Le désert et sa semence - Jorge Baron Biza
Edition : Attila
Parution : Août 2011
Spectateur étrangement impersonnel des mutations du visage, Mario, le narrateur, prend soin de sa mère, Eligia, le jour, tandis qu’il va la nuit se perdre dans
les bas fonds des grandes villes.
Réflexion esthétique, familiale et passionnelle, Le Désert et sa semence évoque aussi en filigrane l’histoire des luttes argentines des années 1960, Mario comparant implicitement ses parents
au couple Peron. Ironie de l’histoire, le corps embaumé d’Evita a été retrouvé à Milan, à quelques mètres de la clinique où se faisait opérer la mère de Biza !
Voilà un roman aussi bien étrange que passionnant. Ecrit en 2001, traduit seulement aujourd’hui, ce texte est tiré de l’histoire vraie de l’auteur, dans les années 60.
Mario est le fils d’un couple très impliqué dans la politique Argentine : elle, Eligia, est une rivale d’Eva Peron, lui, Aron, est un écrivain engagé dans différents partis politiques. Leur ménage est instable et ne cesse de s’entredéchirer. Lors d’une ultime conciliation Aron agresse Eligia au vitriol. Il se suicide peu de temps après.
Le jeune Mario a 22 ans et, revenant sur le passé, il raconte son enfance partagé entre ces amants terribles, vivant tantôt avec elle, tantôt avec lui. Les souvenirs des exils et des divers emprisonnements l’ont profondément marqués et de là découle probablement son instabilité émotionnelle.

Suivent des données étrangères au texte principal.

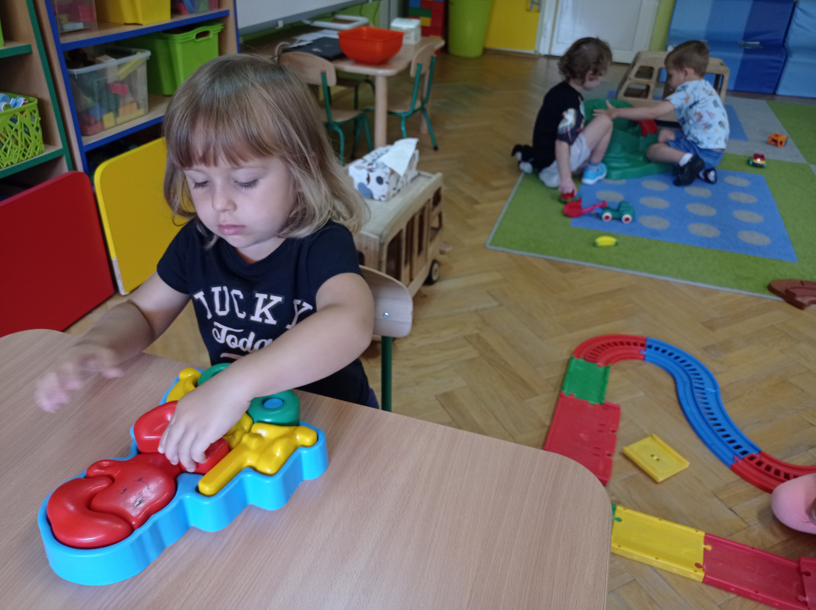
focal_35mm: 28
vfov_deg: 49.7
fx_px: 659
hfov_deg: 63.5
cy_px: 305
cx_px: 408
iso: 157
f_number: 1.79
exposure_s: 1/50
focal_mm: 4.74
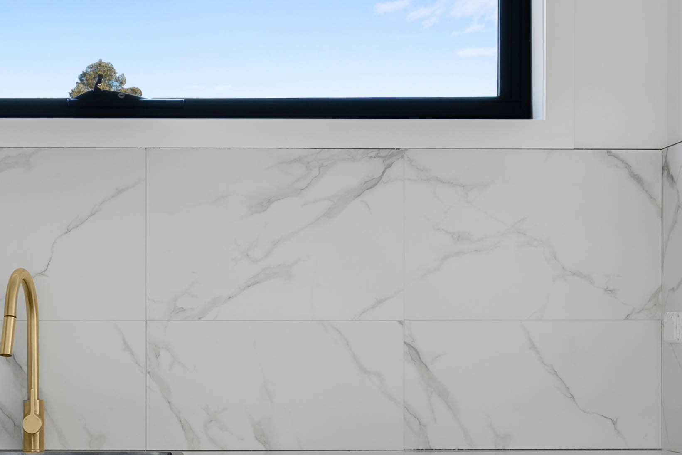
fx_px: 1781
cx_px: 107
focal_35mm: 94
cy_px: 387
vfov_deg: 14.4
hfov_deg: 21.3
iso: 80
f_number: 8
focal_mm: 22
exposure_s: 1/15
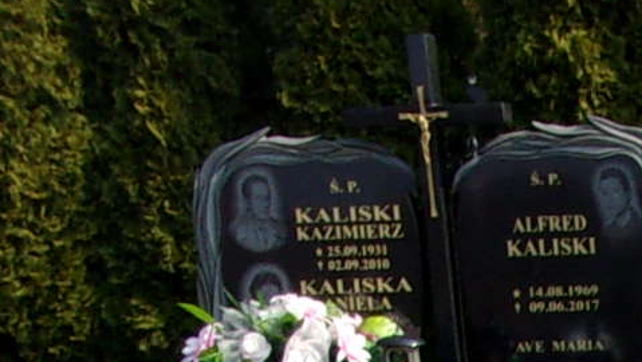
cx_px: 1104
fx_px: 2810
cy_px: 1177
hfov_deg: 12.1
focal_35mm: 165
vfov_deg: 6.6
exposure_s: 1/56
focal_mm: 5.1
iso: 80
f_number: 10.8
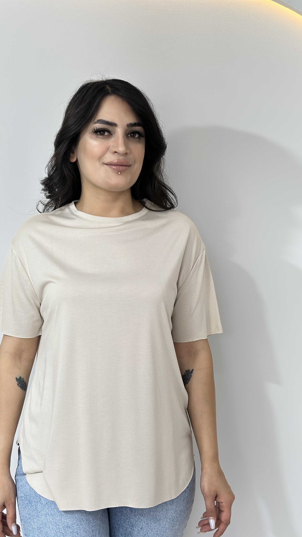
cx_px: 119
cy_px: 272
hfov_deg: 22.6
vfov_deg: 39.2
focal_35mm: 53
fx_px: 754
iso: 80
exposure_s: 1/177
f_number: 1.78
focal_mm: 6.86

Mario est devenu une sorte d’ange gardien pour Eligia, prenant soin d’elle dans toutes les étapes de sa longue reconstruction, opération après opération, de Buenos-Aires à Milan. Lui se dégrade plutôt, à la recherche d’une place, de sa place, au travers d’une mère aimée et d’un père haït auquel il ressemble malgré tout, notamment par sa descente toujours plus profonde dans l’alcool. Au fil des pages, il fait de curieuses rencontres parfois joyeuses, parfois sordides. Il est dans une espèce de fuite en avant, dans le toujours plus loin, dans la difficulté d’accepter cette pesante hérédité.
L’écriture est hypnotique, le récit hallucinant. On ne ressort pas indemne de cette quête désespérée. Les réflexions sur le passé et l’avenir, sur les incertitudes ; le rapprochement constant entre la reconstruction d’Eligia et la dégradation de l’Argentine, tout est perspicace, bien vu.
Un beau texte dense et exigeant, raconté volontairement de façon clinique et détachée.
Le livre est illustré avec originalité par Lorenzo Mattotti et enrichi d’une documentation finale (sources de l’auteur, dossier analytique) qui permet d’en savoir plus, notamment sur l’usage du cocoliche (mélange d’espagnol et d’argentin).